As for common symbols, it's perhaps a bit of a hack. Consider two C source files that do this:
int foo;
In this case if you did not use common symbols the compiler would have to generate assembler statements that allocate 4 bytes (assuming 32- bit int) from the __DATA,__bss section. When you then linked the two resulting object files together you would get a duplicate symbol error. Granted the correct modern code would be for one file to declare int foo; and all the others to declare extern int foo;. The compiler by default uses -fcommon (to turn it off use -fno-common which is listed in the manpage). That means that any time the compiler sees an uninitialized variable declaration it treats it basically as if it was declared extern.

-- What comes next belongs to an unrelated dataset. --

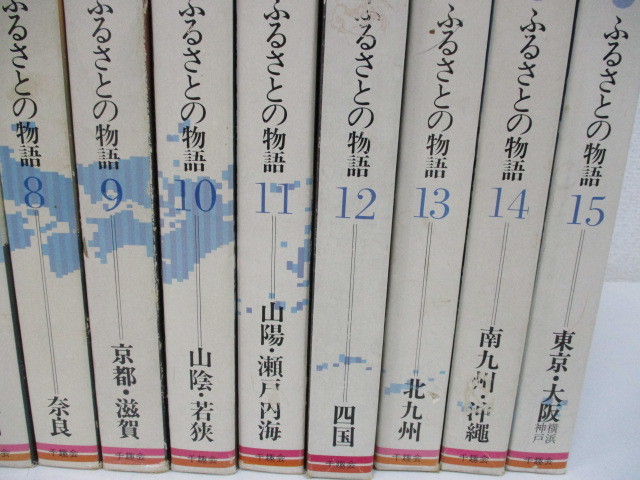
Image resolution: width=640 pixels, height=480 pixels. Identify the location of book 13. click(x=424, y=232).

If you really want to understand it further, perhaps you should use gcc's -S option so you can get a feel for the assembler statements that the compiler uses.

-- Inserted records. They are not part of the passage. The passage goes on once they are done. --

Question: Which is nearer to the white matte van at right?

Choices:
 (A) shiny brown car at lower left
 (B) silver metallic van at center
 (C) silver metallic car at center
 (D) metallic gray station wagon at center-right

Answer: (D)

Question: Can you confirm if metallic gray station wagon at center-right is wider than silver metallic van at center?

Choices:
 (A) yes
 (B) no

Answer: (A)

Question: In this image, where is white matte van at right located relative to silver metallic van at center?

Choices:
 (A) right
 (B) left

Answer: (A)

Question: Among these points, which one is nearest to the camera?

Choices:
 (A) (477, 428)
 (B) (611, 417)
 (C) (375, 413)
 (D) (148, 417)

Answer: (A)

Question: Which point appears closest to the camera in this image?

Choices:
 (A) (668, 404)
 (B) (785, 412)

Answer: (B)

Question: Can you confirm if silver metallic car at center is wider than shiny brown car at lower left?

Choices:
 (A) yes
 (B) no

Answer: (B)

Normally you should only see common in .o files. Once they are linked into an executable, bundle, or dylib they are allocated by the link editor (ld) into __DATA,__common.
Also, otool -lV will show you quite a bit of information on the load commands. The capital v makes it display in non-numeric verbose mode so for example you see the flags as names instead of hexadecimal bitmasks.

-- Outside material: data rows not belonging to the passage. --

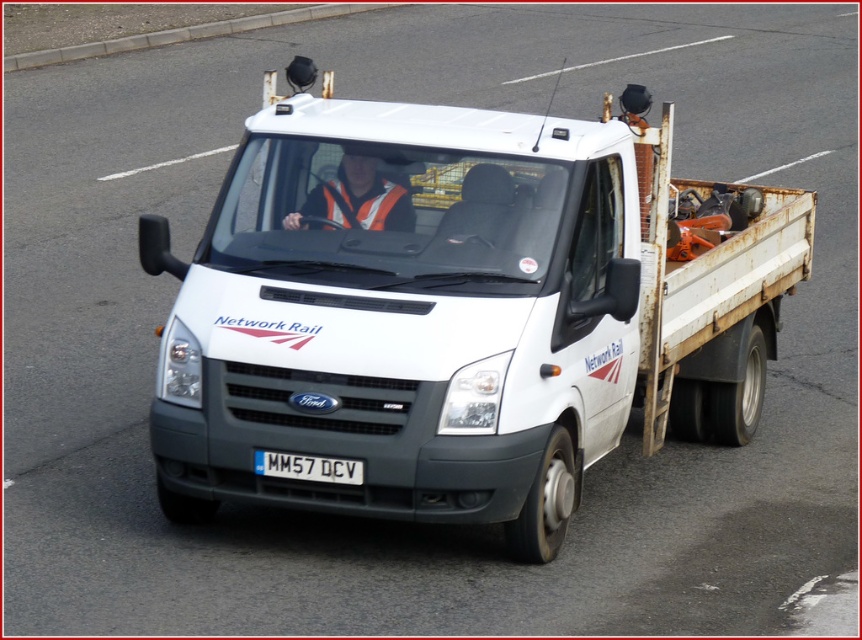
Question: Which point is farther to the camera?

Choices:
 (A) reflective orange vest at center
 (B) white plastic license plate at center
 (C) white matte truck at center

Answer: (A)

Question: Is reflective orange vest at center in front of white plastic license plate at center?

Choices:
 (A) yes
 (B) no

Answer: (B)

Question: Which object is farther from the camera taking this photo?

Choices:
 (A) white matte truck at center
 (B) white plastic license plate at center
 (C) reflective orange vest at center

Answer: (C)

Question: Does white matte truck at center appear on the right side of white plastic license plate at center?

Choices:
 (A) yes
 (B) no

Answer: (A)

Question: Is white matte truck at center closer to the viewer compared to white plastic license plate at center?

Choices:
 (A) yes
 (B) no

Answer: (A)

Question: Estimate the real-world distances between objects in this image. Which object is farther from the white matte truck at center?

Choices:
 (A) reflective orange vest at center
 (B) white plastic license plate at center

Answer: (B)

Please don't go off and do something foolish like use bcopy directly from the commpage in some shipping app just because you can. This information is merely to satisfy your curiosity, nothing more.
-Dave
On Apr 16, 2008, at 10:36 AM, Army Research Lab wrote:
Hi all, I'm working on writing a command line scraper for the output of the 'nm' command written in Python. For right now, the only things I'm interested in are the lines output by the command 'nm -gmf foo.o | c++filt -_'. This applies to anything that nm can parse, not just .o files. Although it isn't 100% necessary for what I'm doing, I am curious as to what the various sections in the mach-o binaries are. As a brief, but incomplete list, here is what I've seen so far:
__DATA,__common -- Uninitialized imported global symbols __DATA,__data -- Initialized mutable variables __TEXT,__cstring -- Constant C-strings __TEXT,__eh_frame -- ??? __TEXT,__literal8 -- ??? __TEXT,__text -- Executable machine code __TEXT,__textcoal_nt -- ??? absolute -- absolute addresses - start up code? common -- ???